===== Information provided =====
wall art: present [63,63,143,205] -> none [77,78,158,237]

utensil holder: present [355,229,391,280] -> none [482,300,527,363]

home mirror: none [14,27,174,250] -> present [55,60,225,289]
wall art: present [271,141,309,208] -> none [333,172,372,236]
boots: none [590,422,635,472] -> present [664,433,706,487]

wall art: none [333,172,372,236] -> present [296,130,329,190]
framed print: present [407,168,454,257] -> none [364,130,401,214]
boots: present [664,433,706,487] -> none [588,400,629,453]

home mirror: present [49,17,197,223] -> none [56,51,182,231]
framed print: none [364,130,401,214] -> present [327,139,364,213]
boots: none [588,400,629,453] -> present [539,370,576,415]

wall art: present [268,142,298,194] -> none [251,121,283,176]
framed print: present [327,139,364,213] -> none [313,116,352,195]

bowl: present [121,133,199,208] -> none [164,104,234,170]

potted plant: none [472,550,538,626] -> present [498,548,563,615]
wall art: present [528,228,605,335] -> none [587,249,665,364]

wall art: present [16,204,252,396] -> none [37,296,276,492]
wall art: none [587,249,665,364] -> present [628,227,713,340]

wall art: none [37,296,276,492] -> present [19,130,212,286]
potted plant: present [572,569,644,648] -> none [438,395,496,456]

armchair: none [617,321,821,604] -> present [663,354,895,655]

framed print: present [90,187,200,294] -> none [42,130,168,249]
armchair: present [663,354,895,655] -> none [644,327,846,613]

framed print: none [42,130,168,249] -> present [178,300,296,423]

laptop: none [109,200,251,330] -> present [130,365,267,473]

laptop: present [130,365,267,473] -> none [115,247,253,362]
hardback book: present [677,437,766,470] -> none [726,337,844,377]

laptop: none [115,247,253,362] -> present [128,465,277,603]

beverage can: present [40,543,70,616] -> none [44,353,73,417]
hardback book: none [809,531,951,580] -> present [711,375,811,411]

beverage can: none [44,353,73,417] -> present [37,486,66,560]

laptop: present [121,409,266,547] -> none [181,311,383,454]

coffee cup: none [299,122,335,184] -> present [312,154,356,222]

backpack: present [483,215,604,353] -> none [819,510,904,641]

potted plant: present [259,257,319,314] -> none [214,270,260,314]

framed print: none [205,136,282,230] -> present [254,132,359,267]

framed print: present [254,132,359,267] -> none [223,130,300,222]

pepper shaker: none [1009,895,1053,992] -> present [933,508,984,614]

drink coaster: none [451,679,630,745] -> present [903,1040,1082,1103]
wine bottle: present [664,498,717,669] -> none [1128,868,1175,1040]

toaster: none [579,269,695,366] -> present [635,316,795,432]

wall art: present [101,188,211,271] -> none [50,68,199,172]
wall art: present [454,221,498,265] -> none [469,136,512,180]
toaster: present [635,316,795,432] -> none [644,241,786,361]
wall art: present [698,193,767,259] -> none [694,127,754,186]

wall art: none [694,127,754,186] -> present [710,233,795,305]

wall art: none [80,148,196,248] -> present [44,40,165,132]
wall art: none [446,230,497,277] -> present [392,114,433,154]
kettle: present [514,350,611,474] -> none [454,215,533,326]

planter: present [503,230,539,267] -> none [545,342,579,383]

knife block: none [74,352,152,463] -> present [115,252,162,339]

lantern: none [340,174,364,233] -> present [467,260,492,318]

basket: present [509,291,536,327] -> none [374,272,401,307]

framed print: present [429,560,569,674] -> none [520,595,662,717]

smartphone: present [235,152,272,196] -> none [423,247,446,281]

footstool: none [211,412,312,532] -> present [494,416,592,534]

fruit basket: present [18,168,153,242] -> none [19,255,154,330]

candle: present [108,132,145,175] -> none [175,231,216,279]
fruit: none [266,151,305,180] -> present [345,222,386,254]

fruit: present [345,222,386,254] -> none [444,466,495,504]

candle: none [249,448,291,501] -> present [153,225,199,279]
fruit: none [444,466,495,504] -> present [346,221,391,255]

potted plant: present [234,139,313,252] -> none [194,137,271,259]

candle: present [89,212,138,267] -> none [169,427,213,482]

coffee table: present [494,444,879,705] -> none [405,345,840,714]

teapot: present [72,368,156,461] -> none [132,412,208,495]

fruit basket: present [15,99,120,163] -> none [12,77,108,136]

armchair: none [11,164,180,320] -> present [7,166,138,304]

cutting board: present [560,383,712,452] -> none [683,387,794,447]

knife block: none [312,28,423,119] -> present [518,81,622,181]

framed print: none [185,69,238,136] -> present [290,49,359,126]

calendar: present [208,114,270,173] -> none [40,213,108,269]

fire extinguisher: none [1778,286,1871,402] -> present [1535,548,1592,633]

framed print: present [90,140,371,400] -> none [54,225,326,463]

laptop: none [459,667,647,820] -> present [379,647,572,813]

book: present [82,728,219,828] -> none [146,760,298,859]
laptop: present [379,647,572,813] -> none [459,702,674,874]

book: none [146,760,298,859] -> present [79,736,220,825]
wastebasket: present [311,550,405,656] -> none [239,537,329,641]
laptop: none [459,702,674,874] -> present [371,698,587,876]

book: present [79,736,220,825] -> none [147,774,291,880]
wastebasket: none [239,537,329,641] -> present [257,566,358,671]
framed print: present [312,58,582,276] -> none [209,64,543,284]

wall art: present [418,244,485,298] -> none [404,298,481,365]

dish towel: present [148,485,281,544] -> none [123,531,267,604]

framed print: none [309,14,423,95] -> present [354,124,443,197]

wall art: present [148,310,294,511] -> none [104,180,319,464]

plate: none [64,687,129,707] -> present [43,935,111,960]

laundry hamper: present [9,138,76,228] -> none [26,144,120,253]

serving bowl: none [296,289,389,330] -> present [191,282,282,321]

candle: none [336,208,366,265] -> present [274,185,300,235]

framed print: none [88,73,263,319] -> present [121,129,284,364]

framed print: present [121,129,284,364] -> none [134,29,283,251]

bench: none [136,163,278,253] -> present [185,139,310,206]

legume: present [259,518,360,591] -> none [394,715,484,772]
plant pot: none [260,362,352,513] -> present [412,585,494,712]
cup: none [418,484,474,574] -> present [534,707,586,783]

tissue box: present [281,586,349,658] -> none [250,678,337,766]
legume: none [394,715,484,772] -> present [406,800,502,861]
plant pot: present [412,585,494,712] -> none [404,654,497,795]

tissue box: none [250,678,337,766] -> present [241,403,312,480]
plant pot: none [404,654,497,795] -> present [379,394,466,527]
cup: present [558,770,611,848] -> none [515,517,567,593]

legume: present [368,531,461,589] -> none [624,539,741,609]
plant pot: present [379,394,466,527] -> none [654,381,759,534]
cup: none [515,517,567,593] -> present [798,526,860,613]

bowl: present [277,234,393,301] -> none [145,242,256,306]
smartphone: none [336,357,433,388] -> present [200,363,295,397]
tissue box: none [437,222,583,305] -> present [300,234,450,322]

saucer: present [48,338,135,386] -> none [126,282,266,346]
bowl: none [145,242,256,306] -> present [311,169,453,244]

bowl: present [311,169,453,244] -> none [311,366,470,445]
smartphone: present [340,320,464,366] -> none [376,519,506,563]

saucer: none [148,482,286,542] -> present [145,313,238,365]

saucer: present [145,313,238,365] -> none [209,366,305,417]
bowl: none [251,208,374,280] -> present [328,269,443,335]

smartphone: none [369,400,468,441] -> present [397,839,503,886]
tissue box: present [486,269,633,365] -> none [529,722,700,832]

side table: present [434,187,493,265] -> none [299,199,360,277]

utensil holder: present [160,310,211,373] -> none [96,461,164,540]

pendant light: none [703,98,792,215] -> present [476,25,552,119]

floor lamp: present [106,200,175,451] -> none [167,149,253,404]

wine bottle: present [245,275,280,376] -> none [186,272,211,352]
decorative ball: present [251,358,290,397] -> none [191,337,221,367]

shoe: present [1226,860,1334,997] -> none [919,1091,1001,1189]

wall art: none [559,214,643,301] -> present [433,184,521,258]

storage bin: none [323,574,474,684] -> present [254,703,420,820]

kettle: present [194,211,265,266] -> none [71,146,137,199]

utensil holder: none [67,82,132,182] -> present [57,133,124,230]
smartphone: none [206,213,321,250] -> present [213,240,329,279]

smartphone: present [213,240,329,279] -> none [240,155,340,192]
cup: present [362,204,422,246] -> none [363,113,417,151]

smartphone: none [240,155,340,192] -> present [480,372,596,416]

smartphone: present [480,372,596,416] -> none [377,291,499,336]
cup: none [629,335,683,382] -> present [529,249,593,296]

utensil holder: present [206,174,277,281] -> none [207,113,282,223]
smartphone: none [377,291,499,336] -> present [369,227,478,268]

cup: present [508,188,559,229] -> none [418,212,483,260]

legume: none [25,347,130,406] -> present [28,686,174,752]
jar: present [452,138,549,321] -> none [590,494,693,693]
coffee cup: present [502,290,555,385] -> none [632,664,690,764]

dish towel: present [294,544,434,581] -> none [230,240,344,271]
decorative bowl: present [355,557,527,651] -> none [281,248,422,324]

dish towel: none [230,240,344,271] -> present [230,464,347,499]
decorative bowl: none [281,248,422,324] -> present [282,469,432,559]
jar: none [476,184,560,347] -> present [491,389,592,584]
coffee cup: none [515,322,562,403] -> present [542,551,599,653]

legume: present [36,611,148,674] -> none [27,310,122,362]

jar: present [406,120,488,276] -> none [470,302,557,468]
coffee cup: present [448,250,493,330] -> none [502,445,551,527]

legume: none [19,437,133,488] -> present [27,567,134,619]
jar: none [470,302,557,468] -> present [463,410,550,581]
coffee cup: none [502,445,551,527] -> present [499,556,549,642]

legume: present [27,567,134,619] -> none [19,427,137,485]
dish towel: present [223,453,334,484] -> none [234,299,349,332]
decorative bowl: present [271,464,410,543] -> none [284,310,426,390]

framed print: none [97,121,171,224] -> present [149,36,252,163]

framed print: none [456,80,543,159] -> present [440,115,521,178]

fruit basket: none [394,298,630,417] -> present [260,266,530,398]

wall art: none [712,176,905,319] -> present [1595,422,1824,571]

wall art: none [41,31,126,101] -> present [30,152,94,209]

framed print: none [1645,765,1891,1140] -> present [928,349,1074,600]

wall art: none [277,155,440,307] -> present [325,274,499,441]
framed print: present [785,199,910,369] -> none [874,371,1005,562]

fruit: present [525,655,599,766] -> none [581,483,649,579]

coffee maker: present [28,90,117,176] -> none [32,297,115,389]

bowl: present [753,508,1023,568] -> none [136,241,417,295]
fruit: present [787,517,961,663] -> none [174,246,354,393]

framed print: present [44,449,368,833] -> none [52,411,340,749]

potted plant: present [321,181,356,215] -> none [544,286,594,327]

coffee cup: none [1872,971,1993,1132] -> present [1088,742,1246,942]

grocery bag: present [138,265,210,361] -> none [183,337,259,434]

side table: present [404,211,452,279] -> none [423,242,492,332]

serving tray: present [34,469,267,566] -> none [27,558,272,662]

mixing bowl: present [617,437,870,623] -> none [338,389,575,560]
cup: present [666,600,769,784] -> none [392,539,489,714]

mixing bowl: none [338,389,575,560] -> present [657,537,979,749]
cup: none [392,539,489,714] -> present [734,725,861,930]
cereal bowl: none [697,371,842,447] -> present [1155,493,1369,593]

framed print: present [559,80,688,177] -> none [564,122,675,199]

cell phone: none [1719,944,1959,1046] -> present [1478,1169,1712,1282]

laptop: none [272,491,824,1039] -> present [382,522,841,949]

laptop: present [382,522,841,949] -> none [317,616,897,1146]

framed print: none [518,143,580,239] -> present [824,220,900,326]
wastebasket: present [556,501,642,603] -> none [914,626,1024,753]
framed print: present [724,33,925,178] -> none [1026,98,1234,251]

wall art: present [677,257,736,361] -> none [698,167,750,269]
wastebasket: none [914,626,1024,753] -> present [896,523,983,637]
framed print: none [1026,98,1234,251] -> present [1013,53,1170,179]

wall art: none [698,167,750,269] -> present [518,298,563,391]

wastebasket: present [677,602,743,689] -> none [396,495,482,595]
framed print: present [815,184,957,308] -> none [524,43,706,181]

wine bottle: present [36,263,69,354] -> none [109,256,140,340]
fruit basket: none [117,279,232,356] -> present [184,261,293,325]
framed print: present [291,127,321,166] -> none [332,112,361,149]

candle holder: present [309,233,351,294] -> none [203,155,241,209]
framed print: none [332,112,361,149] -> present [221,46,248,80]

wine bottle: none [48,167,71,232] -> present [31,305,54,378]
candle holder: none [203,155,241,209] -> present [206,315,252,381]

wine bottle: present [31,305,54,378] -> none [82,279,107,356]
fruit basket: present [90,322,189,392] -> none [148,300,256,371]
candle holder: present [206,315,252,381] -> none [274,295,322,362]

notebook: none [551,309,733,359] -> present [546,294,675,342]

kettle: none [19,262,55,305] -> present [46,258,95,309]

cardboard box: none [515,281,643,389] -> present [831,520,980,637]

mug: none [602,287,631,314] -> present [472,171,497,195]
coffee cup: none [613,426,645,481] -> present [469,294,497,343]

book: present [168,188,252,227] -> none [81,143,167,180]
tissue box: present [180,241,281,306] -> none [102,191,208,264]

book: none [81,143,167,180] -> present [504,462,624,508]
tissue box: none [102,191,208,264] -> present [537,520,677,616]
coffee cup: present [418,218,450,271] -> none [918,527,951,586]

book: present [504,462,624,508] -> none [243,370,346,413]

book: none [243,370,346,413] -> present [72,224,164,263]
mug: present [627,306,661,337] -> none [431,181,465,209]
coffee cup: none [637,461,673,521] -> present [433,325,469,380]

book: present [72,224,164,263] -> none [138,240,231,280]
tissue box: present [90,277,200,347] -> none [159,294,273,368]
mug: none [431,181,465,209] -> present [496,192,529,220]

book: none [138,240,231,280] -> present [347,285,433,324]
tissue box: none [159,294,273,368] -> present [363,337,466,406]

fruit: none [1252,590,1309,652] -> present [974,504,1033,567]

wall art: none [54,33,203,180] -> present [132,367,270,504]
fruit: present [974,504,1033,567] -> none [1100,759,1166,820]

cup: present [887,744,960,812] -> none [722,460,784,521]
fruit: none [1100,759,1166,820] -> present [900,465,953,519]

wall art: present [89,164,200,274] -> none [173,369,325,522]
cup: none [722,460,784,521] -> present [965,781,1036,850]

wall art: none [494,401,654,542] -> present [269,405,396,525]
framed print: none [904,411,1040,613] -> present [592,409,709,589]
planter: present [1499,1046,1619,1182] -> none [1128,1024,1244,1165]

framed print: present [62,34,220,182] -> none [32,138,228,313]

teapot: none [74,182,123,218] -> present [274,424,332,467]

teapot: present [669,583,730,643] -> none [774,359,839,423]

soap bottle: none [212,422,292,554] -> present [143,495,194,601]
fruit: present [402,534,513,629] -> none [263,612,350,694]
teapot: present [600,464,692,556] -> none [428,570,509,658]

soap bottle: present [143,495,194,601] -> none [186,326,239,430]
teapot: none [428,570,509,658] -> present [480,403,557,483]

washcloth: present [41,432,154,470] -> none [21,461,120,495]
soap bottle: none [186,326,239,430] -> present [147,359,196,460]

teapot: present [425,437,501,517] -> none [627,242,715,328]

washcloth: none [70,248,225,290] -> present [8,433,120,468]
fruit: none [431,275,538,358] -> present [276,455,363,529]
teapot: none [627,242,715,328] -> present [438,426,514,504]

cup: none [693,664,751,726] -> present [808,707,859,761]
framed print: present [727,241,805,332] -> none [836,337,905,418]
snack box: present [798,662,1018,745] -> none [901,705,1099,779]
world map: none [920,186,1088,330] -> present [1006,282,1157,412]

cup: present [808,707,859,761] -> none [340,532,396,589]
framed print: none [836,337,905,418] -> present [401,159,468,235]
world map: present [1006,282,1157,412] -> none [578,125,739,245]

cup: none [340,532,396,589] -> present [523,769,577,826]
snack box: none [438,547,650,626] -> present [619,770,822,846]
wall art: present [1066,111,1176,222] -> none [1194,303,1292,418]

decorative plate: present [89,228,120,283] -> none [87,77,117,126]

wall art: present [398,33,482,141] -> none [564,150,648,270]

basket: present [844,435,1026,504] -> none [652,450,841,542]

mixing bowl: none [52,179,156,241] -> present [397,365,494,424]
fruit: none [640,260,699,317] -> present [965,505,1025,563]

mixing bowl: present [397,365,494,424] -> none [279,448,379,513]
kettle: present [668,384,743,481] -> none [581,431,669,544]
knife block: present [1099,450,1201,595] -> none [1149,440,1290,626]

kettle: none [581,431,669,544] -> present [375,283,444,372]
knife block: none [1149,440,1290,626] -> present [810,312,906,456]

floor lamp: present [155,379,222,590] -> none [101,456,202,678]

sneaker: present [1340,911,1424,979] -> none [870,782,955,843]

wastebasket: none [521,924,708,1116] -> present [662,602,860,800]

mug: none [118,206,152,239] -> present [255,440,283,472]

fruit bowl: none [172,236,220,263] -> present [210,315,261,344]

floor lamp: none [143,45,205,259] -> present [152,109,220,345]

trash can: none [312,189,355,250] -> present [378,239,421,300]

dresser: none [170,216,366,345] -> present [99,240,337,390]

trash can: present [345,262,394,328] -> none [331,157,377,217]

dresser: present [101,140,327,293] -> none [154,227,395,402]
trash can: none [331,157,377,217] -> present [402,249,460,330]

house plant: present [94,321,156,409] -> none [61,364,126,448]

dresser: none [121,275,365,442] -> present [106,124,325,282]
=====
◆ Description of the task
Given the records above, return exactly the lines starting at the line containing "coffee cup: present [418,218,450,271]" and ending at the line containing "tissue box: none [159,294,273,368]", including both.

◆ Response to the task
coffee cup: present [418,218,450,271] -> none [918,527,951,586]

book: present [504,462,624,508] -> none [243,370,346,413]

book: none [243,370,346,413] -> present [72,224,164,263]
mug: present [627,306,661,337] -> none [431,181,465,209]
coffee cup: none [637,461,673,521] -> present [433,325,469,380]

book: present [72,224,164,263] -> none [138,240,231,280]
tissue box: present [90,277,200,347] -> none [159,294,273,368]
mug: none [431,181,465,209] -> present [496,192,529,220]

book: none [138,240,231,280] -> present [347,285,433,324]
tissue box: none [159,294,273,368] -> present [363,337,466,406]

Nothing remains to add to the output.